What is a competitive business model?
John Hall
Updated on February 11, 2026
Competitive advantage enables a firm to perform at a higher level than others in the same industry or market — or with anyone competing for the customer’s limited budget. People often mistakenly use the term competitive advantage as a synonym for the term business model.
What are the main competitive business strategy models?
The two basic types of competitive advantage combined with the scope of activities for which a firm seeks to achieve them, lead to three generic strategies for achieving above average performance in an industry: cost leadership, differentiation, and focus.
What are the three types of business models?
Business models come in a variety of forms. Direct sales, franchise, freemium, and subscription models are among the common kinds.
What are the 5 P’s of strategy?
Each of the 5 Ps stands for a different approach to strategy:
- Plan.
- Ploy.
- Pattern.
- Position.
- Perspective.
What are the most common business models?
- 10 Most Common Business Models to Make a Profit.
- Product is free, revenue is from advertisers.
- Freemium model – people pay for upgrade.
- Price based on product costs plus margin.
- Price based on average value to customer.
- Price with recurring low subscription payments.
- Tiered pricing based on volume on customer scope.
Why are modern business models the new competitive threat?
Our research indicates that modern business models, those used by technology-based network companies, are the leaders in valuation and thus have the strength of longer-term survival through an aggressive process of acquisition and transformation.
Why are companies looking for different business models?

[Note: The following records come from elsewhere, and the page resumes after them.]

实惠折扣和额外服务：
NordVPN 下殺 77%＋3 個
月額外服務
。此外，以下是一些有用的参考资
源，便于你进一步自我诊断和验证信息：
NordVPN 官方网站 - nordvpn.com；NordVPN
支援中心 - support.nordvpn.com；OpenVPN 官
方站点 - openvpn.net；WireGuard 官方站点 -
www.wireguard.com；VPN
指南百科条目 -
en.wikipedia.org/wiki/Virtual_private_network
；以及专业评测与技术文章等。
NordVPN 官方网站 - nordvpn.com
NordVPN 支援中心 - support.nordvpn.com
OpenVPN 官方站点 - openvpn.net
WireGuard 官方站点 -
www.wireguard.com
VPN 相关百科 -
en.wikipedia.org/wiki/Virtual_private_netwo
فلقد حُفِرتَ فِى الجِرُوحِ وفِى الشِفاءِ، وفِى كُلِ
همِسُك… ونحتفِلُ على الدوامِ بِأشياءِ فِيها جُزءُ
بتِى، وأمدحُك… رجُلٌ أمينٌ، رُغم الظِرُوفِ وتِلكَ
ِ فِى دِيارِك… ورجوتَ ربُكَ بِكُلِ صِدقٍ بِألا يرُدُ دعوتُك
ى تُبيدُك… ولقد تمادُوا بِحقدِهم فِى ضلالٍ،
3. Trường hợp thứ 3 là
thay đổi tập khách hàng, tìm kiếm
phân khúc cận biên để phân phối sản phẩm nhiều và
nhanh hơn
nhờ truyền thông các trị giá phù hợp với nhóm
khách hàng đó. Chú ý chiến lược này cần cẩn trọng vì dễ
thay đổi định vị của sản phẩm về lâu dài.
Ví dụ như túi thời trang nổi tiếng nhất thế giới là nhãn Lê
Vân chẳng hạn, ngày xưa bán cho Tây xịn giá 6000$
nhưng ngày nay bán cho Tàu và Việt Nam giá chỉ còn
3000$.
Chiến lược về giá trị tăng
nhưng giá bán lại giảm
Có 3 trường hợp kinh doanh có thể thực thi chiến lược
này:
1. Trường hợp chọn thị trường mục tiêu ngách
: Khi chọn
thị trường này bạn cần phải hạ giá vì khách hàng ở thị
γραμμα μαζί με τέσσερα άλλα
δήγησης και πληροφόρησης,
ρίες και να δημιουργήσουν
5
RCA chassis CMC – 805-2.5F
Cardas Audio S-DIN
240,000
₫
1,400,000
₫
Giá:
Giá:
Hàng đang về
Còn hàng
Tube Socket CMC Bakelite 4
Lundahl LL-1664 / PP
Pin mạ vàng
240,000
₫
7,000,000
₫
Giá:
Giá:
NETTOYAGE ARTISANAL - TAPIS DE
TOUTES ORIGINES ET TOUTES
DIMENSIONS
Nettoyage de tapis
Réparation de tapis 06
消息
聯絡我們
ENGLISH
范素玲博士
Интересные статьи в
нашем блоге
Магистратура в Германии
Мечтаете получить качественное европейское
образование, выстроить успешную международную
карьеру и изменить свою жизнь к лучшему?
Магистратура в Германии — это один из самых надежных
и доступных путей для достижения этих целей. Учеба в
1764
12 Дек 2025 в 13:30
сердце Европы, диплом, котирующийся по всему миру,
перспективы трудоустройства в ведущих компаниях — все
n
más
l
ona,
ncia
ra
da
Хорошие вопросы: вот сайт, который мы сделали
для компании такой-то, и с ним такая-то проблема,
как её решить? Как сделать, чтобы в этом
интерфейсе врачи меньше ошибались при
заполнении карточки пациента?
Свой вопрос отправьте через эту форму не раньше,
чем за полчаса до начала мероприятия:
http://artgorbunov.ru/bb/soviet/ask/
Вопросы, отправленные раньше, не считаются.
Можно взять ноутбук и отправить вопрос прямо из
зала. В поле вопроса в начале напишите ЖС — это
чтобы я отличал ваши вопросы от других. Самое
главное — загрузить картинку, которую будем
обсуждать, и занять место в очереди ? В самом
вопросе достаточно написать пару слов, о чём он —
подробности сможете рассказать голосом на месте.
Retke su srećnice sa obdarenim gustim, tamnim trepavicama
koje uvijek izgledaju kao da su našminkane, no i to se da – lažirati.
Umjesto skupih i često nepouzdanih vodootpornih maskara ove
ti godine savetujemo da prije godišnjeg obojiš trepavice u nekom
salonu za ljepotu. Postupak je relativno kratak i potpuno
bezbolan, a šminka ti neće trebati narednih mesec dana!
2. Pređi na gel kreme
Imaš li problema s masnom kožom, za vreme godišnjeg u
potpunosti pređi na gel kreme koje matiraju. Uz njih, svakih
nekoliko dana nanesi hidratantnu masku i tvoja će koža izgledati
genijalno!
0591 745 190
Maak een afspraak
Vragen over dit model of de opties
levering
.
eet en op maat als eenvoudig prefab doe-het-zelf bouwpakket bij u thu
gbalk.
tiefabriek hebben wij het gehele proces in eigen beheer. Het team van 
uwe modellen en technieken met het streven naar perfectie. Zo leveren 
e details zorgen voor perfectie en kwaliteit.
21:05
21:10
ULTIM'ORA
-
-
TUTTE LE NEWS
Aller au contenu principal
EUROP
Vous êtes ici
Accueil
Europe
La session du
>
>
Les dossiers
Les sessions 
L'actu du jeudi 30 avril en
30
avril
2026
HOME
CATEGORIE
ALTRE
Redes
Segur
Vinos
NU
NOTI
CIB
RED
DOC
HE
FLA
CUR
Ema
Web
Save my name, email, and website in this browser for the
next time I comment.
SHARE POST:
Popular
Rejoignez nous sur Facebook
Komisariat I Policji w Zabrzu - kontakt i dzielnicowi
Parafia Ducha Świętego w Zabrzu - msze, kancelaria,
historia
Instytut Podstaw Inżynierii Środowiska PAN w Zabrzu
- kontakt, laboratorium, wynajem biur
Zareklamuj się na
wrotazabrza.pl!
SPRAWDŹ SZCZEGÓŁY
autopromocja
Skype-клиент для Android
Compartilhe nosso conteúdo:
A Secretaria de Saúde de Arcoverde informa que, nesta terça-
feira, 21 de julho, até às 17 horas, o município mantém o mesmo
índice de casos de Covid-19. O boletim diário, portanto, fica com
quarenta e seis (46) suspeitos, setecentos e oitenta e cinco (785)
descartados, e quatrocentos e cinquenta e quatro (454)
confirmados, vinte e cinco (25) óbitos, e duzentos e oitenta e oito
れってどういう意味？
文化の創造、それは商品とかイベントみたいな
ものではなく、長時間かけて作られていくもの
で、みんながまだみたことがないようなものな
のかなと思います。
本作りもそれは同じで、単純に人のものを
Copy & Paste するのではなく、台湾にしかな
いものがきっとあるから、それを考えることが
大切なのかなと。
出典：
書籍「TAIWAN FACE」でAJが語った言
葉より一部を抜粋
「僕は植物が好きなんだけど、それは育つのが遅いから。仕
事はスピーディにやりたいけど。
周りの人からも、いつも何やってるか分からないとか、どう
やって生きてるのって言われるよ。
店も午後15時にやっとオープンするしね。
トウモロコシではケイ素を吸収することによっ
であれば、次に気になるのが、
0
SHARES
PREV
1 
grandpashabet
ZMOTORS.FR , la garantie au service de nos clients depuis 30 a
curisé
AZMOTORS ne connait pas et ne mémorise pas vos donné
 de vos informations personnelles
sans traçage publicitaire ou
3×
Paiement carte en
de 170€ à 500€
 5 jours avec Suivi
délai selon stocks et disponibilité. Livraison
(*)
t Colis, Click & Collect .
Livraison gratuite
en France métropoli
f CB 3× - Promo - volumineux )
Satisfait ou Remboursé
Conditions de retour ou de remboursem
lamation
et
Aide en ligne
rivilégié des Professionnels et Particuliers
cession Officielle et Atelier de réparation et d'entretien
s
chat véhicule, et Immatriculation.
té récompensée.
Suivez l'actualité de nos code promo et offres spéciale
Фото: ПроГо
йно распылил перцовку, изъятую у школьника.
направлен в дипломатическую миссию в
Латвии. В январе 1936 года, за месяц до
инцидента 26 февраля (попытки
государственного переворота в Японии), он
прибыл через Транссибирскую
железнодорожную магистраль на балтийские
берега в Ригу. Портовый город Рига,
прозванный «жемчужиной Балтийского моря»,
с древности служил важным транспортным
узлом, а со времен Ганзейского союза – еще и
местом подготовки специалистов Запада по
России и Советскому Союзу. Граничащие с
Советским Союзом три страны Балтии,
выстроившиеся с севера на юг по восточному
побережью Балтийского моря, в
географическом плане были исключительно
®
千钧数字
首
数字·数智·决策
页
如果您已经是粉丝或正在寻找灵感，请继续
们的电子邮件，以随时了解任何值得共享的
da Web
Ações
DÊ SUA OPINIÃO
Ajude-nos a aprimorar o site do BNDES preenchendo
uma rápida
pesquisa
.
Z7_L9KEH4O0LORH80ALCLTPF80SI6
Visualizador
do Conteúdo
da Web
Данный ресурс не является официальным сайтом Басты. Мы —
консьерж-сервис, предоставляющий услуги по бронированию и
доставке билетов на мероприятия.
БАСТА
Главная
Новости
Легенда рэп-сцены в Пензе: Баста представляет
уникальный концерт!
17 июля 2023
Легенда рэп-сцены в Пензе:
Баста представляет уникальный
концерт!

Companies are constantly seeking paths to grow revenue, value and profits. But, there are different pathways of innovation, each with its own trajectory, time scale, and requirements.
What makes an aggregator a unique business model?
This unique business model is a network model where the company collects the information about a particular good/service provider, make the providers their partners, and sell their services under its own brand. Note that because the aggregator is a brand, it has to offer the products or services which have a uniform quality and price.
What are the challenges of being an international company?
Different tax systems, rates, and compliance requirements can make the accounting function of a multinational organization significantly challenging. Accounting strategy is key to maximizing revenue, and the location where your business is registered can impact your tax liability.